[PROBLEM DETAILS] Copy all of the records exactly.

[PROVIDED INFORMATION]
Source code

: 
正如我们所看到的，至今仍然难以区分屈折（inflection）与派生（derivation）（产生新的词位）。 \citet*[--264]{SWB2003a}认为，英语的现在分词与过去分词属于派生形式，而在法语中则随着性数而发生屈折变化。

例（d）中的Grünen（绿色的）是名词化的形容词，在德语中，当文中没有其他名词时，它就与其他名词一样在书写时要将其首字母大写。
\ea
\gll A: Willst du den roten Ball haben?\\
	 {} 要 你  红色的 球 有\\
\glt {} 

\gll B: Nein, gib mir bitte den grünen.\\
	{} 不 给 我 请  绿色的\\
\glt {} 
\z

[RESPONSE AREA]
Source code

: 
正如我们所看到的，至今仍然难以区分屈折（inflection）与派生（derivation）（产生新的词位）。 \citet*[--264]{SWB2003a}认为，英语的现在分词与过去分词属于派生形式，而在法语中则随着性数而发生屈折变化。

例（d）中的Grünen（绿色的）是名词化的形容词，在德语中，当文中没有其他名词时，它就与其他名词一样在书写时要将其首字母大写。
\ea
\gll A: Willst du den roten Ball haben?\\
	 {} 要 你  红色的 球 有\\
\glt {} 

\gll B: Nein, gib mir bitte den grünen.\\
	{} 不 给 我 请  绿色的\\
\glt {} 
\z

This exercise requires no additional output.